O objetivo é criar um título único que interligue os transportes das áreas metropolitanas de Lisboa e do Porto, mas o processo enfrenta desafios tecnológicos complexos. Entenda.
Deslocar-se entre as duas maiores cidades do País utilizando apenas um passe de transportes pode estar muito perto de se tornar uma realidade. O Ministro das Infraestruturas e da Habitação, Miguel Pinto Luz, anunciou no Parlamento que o Governo está empenhado em lançar o Passe de Mobilidade Nacional até ao final de 2026.
Embora o ministro tenha admitido na Comissão de Infraestruturas, Mobilidade e Habitação, ao deputado do Livre, Jorge Pinto, que o processo “não tem sido fácil”, garantiu que os trabalhos com as autarquias, áreas metropolitanas e comunidades intermunicipais estão a avançar a bom ritmo e que há um forte alinhamento político de forma que o processo “está a andar a bom ritmo”, segundo o jornal “ECO”.

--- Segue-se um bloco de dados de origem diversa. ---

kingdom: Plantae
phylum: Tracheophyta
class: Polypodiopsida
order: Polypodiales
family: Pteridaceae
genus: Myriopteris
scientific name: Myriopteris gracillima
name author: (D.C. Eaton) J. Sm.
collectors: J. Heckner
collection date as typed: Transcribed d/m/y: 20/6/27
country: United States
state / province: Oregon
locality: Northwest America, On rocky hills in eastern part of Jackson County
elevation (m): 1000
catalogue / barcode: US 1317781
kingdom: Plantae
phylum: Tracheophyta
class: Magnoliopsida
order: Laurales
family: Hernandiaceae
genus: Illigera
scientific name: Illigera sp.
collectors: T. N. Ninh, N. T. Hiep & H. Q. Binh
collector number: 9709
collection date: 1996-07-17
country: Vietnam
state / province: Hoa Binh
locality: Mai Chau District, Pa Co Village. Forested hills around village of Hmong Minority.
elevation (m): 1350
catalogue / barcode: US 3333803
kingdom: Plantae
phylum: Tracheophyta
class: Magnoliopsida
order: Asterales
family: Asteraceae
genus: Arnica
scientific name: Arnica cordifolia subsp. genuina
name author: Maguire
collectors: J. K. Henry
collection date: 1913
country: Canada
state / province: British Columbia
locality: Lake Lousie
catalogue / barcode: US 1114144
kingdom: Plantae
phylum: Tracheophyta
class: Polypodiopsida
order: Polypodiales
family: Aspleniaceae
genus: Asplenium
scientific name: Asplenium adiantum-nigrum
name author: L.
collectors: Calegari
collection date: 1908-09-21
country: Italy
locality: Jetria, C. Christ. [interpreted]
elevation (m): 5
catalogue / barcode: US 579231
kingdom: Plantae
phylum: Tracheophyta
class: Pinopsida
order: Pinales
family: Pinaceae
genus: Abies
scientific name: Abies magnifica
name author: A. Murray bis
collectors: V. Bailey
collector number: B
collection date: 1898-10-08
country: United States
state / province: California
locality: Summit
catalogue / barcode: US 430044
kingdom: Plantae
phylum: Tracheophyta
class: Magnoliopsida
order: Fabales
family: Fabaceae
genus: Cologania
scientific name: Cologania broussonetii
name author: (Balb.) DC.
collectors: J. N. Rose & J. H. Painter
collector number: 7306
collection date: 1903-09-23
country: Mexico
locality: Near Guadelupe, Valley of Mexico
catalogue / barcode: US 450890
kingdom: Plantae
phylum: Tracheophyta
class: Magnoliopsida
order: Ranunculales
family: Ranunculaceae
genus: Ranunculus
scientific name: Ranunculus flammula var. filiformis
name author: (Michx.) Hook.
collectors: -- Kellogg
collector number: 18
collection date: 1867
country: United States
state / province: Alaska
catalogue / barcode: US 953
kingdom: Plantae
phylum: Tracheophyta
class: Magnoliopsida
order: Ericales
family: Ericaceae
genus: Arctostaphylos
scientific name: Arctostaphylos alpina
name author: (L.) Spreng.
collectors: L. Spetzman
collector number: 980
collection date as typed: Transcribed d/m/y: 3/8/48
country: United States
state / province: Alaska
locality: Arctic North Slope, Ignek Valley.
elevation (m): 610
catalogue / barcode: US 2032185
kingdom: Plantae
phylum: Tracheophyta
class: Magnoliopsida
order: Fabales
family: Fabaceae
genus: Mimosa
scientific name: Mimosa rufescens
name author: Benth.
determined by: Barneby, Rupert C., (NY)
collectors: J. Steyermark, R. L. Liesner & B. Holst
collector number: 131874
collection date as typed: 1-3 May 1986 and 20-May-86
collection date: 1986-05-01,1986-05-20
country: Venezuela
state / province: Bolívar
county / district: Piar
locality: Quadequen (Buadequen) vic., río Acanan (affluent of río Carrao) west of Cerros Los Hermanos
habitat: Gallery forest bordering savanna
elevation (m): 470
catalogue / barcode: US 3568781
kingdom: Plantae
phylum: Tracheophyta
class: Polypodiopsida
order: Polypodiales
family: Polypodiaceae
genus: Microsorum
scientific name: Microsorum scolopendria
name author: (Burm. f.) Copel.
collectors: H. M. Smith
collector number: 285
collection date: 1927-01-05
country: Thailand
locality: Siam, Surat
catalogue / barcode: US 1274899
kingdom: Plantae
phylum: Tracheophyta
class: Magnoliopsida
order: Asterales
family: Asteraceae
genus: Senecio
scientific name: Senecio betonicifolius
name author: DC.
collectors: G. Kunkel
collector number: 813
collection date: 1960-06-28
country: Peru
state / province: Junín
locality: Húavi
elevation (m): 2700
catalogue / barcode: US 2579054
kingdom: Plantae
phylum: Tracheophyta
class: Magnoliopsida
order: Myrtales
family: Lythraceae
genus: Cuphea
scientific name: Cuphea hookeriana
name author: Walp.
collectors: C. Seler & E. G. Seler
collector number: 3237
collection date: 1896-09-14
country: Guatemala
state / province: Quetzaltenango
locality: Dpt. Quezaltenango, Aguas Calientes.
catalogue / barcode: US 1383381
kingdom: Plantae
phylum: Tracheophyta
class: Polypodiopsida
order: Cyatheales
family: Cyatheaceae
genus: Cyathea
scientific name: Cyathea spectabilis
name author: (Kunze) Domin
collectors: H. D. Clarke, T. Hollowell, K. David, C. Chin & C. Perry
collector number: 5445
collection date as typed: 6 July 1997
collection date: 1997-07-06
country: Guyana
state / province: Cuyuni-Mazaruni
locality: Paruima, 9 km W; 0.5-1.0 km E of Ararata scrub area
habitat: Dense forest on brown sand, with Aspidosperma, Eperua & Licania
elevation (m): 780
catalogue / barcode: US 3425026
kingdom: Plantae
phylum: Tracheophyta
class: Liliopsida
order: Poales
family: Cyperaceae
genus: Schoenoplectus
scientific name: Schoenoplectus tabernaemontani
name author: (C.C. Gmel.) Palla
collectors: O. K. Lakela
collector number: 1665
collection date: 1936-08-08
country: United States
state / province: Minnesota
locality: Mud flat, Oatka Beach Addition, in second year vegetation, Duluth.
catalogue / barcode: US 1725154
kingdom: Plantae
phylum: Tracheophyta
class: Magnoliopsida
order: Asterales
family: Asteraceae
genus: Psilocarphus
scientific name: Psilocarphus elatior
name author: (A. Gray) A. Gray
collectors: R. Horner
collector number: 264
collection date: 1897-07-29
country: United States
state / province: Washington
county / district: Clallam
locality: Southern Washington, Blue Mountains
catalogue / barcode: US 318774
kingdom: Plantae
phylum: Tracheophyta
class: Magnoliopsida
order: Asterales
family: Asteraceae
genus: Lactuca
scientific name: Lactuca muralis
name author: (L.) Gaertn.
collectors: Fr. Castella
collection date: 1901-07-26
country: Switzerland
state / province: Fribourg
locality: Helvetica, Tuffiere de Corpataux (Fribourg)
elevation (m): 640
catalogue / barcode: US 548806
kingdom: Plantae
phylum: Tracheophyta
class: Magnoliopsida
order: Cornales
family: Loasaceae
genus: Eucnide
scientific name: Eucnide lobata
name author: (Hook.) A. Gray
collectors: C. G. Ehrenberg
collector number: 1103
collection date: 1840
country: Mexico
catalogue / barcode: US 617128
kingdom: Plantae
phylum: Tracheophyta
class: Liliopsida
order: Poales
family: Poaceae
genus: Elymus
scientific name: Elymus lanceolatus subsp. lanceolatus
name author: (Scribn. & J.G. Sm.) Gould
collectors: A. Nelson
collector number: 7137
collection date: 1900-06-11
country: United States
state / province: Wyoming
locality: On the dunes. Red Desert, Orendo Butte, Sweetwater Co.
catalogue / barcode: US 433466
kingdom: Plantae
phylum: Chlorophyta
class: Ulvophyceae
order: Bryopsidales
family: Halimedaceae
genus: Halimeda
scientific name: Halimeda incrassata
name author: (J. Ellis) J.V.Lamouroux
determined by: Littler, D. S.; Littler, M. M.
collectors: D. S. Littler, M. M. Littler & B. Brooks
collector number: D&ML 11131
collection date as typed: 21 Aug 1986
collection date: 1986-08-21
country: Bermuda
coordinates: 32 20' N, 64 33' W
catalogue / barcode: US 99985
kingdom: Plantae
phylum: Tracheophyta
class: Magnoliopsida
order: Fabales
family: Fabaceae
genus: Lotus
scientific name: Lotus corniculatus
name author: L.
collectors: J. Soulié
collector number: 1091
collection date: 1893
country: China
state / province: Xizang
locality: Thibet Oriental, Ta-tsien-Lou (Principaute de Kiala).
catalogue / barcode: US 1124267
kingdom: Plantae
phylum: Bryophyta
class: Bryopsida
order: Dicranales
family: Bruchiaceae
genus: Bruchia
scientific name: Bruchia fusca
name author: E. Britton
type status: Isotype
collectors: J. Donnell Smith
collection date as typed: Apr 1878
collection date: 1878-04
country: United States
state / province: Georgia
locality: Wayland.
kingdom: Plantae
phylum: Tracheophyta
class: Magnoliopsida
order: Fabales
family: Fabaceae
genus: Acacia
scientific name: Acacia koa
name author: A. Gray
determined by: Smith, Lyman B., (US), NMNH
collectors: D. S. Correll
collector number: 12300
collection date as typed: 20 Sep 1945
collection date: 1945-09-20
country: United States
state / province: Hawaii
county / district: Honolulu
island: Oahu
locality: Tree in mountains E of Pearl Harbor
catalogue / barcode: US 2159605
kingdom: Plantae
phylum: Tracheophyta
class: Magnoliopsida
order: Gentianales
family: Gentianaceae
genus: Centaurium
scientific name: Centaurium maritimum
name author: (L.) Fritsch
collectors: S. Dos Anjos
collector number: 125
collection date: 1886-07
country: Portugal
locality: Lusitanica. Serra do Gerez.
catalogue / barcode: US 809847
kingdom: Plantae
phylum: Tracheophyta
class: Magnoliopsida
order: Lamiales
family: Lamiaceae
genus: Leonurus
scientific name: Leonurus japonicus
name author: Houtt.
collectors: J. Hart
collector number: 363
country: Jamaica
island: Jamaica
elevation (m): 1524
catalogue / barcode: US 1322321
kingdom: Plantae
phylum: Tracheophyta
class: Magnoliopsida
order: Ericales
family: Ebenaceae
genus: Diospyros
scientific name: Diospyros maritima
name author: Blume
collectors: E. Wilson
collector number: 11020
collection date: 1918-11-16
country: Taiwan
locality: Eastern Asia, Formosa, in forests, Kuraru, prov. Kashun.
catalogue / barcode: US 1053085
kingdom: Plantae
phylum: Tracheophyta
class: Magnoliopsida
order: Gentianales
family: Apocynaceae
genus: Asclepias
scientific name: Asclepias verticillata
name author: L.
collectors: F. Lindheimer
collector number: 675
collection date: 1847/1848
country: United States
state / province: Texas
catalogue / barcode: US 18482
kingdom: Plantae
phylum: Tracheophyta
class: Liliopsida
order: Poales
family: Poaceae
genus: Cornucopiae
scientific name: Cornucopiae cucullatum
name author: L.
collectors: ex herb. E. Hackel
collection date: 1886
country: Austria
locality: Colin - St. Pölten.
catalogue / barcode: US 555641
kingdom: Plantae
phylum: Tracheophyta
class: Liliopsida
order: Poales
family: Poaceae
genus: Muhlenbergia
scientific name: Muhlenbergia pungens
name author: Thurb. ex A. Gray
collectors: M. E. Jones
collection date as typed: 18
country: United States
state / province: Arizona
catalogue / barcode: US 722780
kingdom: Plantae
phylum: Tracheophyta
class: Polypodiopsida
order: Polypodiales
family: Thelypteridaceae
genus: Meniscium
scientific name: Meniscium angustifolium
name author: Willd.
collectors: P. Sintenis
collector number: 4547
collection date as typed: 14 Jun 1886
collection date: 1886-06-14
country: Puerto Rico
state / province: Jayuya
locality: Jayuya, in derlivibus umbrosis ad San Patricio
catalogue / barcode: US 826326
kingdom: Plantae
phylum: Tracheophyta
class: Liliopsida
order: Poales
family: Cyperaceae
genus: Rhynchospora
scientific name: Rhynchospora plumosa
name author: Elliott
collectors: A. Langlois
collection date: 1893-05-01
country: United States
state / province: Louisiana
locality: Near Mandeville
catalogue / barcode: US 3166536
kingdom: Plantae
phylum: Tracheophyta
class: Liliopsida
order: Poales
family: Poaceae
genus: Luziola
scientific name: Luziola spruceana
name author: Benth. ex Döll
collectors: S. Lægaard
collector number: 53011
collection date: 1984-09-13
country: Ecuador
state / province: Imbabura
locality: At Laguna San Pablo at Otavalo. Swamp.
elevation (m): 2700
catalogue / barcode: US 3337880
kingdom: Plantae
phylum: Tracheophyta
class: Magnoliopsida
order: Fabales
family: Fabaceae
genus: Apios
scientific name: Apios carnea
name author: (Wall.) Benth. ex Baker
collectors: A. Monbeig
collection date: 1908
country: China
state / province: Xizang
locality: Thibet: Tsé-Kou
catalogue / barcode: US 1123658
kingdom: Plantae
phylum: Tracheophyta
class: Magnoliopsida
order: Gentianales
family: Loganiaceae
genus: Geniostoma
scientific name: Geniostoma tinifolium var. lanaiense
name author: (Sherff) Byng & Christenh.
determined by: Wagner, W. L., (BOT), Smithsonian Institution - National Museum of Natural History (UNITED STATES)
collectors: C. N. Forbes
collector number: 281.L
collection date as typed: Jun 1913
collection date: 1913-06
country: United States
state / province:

A ideia do Passe de Mobilidade Nacional foi anunciada pelo ex-porta-voz do Livre, Rui Tavares, em maio de 2025, com o objetivo de unificar a oferta de transportes públicos em Portugal, permitindo que os cidadãos viajem de forma mais simples e integrada. Numa fase inicial, o título irá focar-se na interligação total das Áreas Metropolitanas de Lisboa e do Porto. Só esta medida irá cobrir o equivalente a 80% da oferta nacional de transportes públicos.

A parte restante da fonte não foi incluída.